Question: One of the most popular suggestions I’ve heard for stimulating the economy is the federal government should give every household one or two million dollars. Would that work or would it create hyperinflation?
Paul Solman: Let’s not be profligate here, so stick to a measly $1 million per household. There are something like 110 million households in the United States. That’s $110 trillion dollars right there, before my wife and I set up independent “households” so we can get $1 million each.
Right now, with its projected budget deficit of about $1 trillion for 2009, the United States already seems to be spooking the investors of the world, who have united in demanding higher interest rates on U.S. debt.
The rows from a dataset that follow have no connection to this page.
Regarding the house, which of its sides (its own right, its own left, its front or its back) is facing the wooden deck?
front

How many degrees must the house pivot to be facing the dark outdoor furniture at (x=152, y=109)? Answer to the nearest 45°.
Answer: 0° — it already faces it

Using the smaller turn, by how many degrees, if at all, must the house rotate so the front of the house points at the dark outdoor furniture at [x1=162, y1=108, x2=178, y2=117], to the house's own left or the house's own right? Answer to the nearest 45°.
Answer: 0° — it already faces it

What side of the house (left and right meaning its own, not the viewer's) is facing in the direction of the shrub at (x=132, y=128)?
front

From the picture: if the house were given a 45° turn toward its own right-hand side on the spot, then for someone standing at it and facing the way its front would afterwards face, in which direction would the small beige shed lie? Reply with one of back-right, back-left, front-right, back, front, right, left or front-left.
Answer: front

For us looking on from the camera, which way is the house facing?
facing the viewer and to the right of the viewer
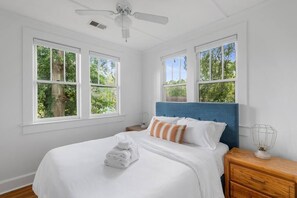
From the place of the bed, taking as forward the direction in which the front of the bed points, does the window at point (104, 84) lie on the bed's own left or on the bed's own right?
on the bed's own right

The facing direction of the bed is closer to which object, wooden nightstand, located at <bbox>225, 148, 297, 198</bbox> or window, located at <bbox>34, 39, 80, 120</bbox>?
the window

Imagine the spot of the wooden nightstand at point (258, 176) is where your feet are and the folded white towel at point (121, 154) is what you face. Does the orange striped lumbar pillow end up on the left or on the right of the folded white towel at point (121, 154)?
right

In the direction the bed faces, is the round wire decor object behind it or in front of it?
behind

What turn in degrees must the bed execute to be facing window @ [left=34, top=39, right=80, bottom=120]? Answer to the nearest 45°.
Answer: approximately 90° to its right

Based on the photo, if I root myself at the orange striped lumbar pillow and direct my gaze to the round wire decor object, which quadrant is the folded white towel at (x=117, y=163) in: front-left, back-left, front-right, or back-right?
back-right

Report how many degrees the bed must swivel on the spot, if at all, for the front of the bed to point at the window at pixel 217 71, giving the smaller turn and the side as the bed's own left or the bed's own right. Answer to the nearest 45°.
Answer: approximately 180°

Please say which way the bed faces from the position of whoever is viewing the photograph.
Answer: facing the viewer and to the left of the viewer

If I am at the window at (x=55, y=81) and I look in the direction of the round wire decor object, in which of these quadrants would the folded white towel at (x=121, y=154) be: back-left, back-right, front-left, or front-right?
front-right
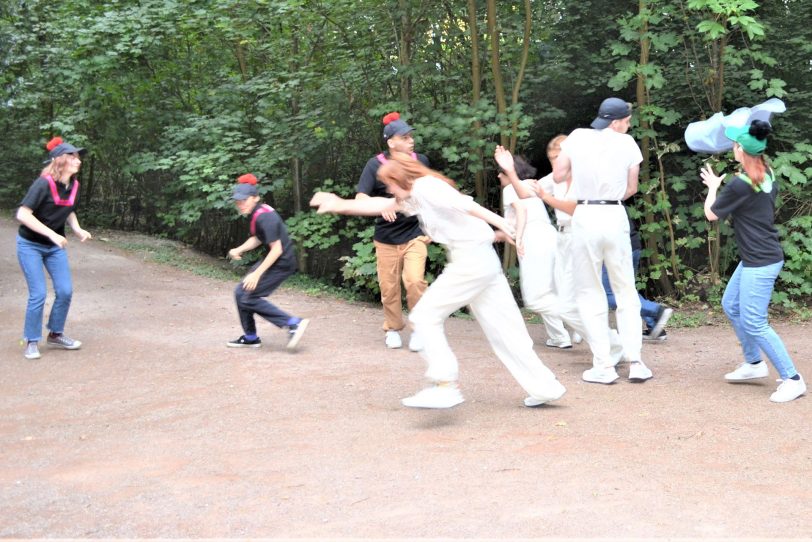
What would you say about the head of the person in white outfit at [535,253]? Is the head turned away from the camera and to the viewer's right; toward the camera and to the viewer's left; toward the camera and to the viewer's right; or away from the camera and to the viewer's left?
away from the camera and to the viewer's left

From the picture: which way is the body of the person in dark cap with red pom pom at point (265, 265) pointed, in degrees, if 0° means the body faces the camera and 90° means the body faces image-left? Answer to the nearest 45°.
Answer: approximately 90°

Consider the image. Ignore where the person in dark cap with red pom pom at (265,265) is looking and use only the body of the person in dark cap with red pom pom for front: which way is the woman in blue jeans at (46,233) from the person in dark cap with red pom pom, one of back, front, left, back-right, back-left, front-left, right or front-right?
front

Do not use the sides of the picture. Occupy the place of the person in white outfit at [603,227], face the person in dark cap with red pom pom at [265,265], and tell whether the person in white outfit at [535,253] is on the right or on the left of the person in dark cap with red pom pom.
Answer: right

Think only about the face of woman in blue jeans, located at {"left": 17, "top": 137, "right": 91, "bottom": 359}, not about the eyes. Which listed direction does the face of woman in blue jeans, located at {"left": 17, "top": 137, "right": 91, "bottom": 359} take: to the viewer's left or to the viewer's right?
to the viewer's right

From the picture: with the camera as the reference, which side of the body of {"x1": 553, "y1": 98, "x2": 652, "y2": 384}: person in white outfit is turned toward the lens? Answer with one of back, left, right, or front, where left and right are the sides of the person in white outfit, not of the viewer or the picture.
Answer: back

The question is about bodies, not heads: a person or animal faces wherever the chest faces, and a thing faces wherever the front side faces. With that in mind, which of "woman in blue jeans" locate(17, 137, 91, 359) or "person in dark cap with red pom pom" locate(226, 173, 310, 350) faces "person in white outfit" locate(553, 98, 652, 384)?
the woman in blue jeans

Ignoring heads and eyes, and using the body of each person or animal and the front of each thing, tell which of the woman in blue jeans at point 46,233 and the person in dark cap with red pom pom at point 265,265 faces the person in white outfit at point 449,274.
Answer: the woman in blue jeans

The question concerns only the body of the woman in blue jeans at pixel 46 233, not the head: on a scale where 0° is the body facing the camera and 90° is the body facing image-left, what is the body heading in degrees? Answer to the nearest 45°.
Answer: approximately 315°

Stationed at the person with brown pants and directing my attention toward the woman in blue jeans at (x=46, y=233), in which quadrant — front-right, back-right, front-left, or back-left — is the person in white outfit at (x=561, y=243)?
back-left

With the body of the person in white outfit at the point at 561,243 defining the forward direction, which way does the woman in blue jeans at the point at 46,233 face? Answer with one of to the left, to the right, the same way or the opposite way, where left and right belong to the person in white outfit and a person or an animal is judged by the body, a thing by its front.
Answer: the opposite way

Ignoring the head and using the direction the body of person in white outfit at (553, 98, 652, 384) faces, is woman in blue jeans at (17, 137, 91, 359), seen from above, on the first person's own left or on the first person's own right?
on the first person's own left

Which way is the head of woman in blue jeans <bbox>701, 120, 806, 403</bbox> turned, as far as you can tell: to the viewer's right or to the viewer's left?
to the viewer's left

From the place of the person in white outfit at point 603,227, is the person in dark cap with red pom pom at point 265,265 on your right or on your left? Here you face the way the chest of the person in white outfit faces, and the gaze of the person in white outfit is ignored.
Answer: on your left
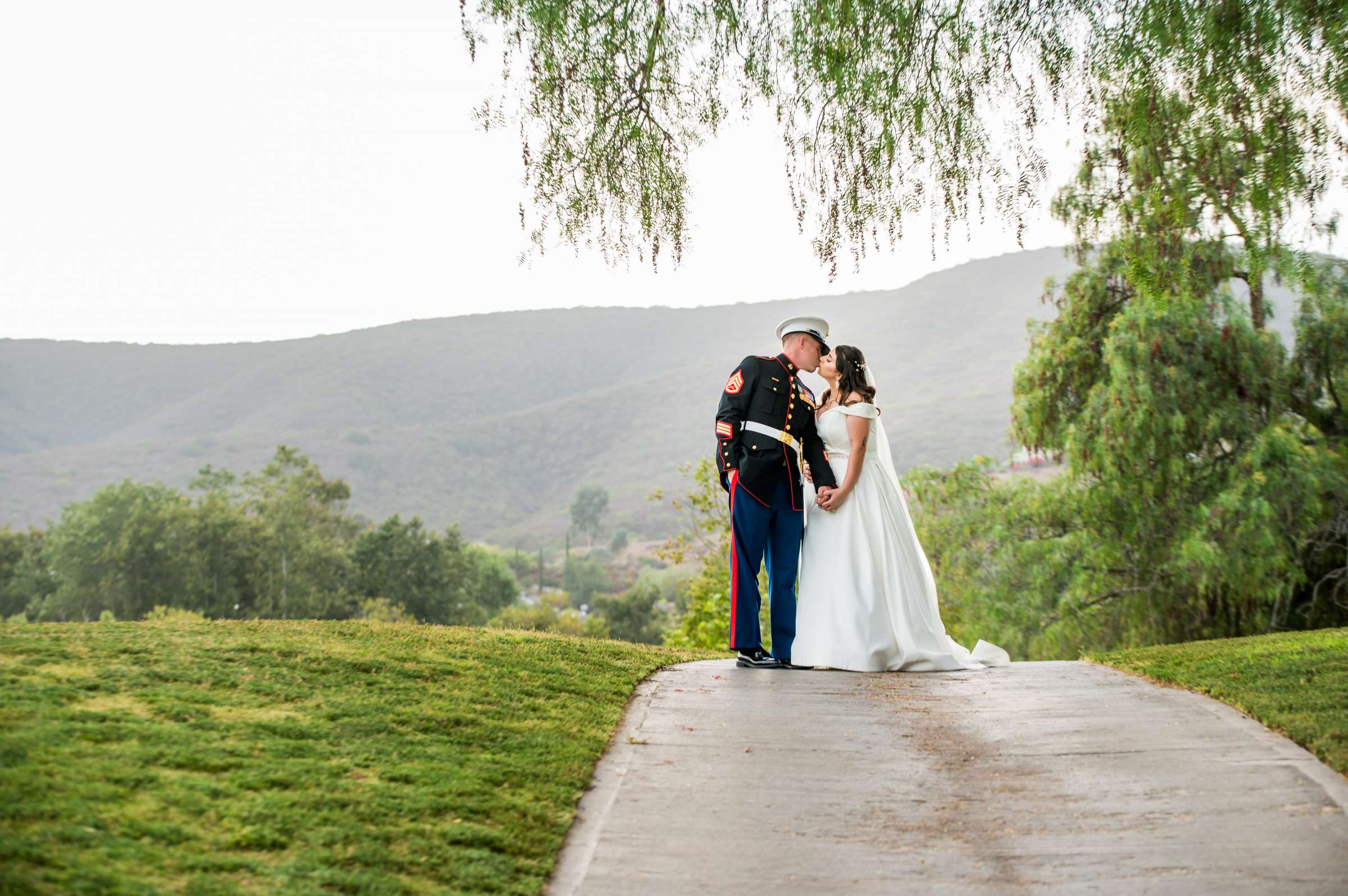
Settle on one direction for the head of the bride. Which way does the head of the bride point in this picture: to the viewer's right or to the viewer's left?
to the viewer's left

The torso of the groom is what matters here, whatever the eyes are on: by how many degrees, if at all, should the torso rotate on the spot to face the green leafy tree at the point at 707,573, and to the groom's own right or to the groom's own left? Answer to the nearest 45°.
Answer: approximately 135° to the groom's own left

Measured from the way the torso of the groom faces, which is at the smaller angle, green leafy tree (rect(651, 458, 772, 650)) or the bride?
the bride

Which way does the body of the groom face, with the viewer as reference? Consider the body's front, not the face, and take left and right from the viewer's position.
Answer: facing the viewer and to the right of the viewer

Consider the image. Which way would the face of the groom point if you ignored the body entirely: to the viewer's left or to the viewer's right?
to the viewer's right
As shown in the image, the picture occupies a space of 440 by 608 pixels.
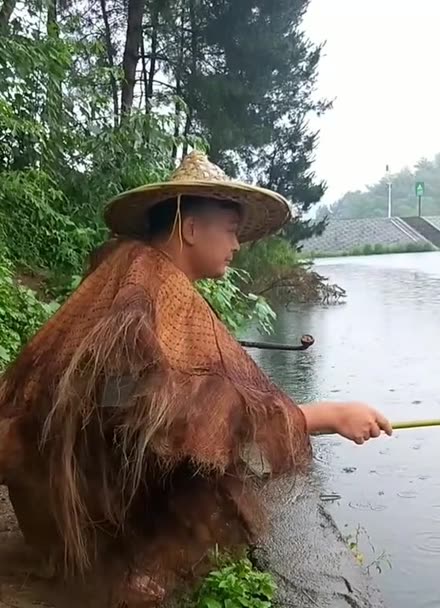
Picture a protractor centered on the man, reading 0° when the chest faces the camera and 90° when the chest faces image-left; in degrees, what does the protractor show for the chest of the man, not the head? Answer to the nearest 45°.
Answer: approximately 270°

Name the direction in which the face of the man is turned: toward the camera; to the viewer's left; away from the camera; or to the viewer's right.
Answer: to the viewer's right

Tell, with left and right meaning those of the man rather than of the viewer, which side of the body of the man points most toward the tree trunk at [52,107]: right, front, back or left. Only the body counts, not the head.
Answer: left

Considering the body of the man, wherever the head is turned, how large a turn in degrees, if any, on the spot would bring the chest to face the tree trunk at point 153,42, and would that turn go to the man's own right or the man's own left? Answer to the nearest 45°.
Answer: approximately 90° to the man's own left
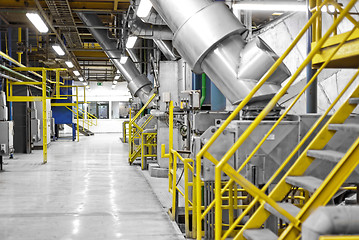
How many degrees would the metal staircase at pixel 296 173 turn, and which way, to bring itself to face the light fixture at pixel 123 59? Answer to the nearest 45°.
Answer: approximately 90° to its right

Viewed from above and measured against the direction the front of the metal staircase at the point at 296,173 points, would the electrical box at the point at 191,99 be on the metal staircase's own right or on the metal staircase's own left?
on the metal staircase's own right

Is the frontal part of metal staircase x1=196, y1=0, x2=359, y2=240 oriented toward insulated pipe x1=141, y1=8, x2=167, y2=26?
no

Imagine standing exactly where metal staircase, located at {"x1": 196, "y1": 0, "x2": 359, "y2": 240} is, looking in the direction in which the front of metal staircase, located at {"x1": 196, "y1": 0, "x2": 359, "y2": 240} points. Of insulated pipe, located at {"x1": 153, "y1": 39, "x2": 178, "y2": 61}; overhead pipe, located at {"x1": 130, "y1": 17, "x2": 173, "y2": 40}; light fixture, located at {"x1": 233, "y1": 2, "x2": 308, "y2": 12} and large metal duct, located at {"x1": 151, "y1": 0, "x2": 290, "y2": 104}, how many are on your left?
0

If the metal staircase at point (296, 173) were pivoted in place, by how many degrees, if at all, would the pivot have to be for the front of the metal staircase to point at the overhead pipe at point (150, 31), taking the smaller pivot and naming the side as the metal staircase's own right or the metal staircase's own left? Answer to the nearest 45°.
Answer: approximately 90° to the metal staircase's own right

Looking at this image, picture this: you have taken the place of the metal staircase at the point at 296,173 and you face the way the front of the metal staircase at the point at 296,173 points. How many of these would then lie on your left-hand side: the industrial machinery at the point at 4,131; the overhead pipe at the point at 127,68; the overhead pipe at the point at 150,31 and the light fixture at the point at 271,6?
0

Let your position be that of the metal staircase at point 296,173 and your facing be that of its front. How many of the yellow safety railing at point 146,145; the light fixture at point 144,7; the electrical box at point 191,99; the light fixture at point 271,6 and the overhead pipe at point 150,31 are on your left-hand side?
0

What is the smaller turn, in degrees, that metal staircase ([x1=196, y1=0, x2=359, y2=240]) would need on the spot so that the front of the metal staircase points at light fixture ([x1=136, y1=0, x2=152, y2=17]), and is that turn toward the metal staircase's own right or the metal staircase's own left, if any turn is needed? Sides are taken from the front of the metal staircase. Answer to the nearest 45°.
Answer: approximately 90° to the metal staircase's own right

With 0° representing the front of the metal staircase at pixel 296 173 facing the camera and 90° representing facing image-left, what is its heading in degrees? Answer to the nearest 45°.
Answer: approximately 45°

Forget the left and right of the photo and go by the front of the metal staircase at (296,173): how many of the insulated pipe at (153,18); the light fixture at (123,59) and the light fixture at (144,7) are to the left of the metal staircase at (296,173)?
0

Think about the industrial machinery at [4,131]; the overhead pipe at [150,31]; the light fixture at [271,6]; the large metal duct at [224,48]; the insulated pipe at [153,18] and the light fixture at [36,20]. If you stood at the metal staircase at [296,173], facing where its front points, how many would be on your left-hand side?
0

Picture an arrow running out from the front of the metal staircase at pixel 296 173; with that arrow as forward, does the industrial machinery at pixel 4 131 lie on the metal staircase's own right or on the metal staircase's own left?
on the metal staircase's own right
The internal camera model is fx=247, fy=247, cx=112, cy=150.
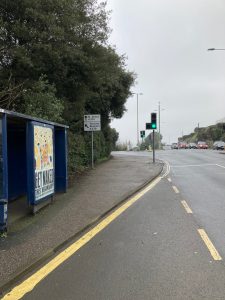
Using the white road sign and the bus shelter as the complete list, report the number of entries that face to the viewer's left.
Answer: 0

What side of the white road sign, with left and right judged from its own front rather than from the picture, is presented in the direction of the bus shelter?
front

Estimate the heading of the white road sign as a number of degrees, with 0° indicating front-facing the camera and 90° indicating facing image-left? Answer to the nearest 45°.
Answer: approximately 0°

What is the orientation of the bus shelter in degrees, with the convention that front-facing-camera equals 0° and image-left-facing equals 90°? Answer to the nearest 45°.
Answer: approximately 315°
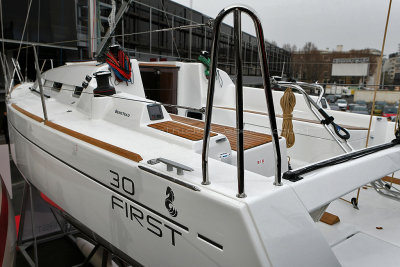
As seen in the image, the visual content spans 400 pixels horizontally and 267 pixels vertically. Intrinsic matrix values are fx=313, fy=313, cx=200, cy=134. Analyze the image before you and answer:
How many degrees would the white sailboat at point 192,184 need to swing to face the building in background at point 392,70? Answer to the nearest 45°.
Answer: approximately 90° to its right

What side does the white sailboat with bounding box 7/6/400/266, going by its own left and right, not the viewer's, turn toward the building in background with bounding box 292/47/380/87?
right

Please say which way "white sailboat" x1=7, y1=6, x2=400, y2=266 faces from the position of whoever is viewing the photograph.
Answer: facing away from the viewer and to the left of the viewer

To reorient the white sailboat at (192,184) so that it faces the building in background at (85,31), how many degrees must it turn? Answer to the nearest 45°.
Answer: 0° — it already faces it

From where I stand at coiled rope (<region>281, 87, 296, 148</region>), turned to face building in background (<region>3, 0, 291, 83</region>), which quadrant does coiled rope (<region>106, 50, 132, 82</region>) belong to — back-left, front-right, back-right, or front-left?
front-left
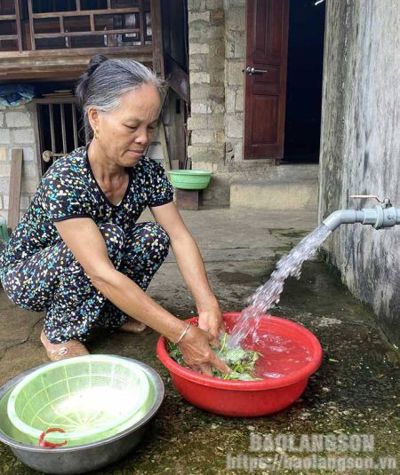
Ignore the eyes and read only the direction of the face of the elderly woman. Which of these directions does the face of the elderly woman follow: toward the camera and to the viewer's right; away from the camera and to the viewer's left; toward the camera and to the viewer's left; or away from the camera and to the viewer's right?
toward the camera and to the viewer's right

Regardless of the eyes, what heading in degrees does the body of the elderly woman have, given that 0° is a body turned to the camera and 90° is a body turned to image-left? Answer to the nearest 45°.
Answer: approximately 315°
The Treasury now has to pay almost 4 percent to borrow money for 10 years (via 10-year bonds) and about 5.5 percent for 30, driving up the cost of mortgages, for example, which threatens to wither the green shoots of recovery. That’s why Obama is talking about “pay-as-you-go” budgeting: It’s a way to assuage America’s creditors.
So, now we distribute $110 trillion dollars to Americans, increasing the deficit a hundred-fold (or, if you prefer, by 11,000 percent). What might happen to interest rates THEN?
You’re right, of course. The reason is the fear of hyperinflation. I won’t lend you a hundred dollars today, to be paid back 10 years from now, at an annual rate of 4 percent if I think the U.S. dollar is going to lose more than 4 percent of its purchasing power every year. Right now, the total U.S. debt is around $10 trillion. There’s another $1 trillion or so in currency. How secure would YOU feel about the purchasing power of the dollar if the total suddenly multiplied by 10?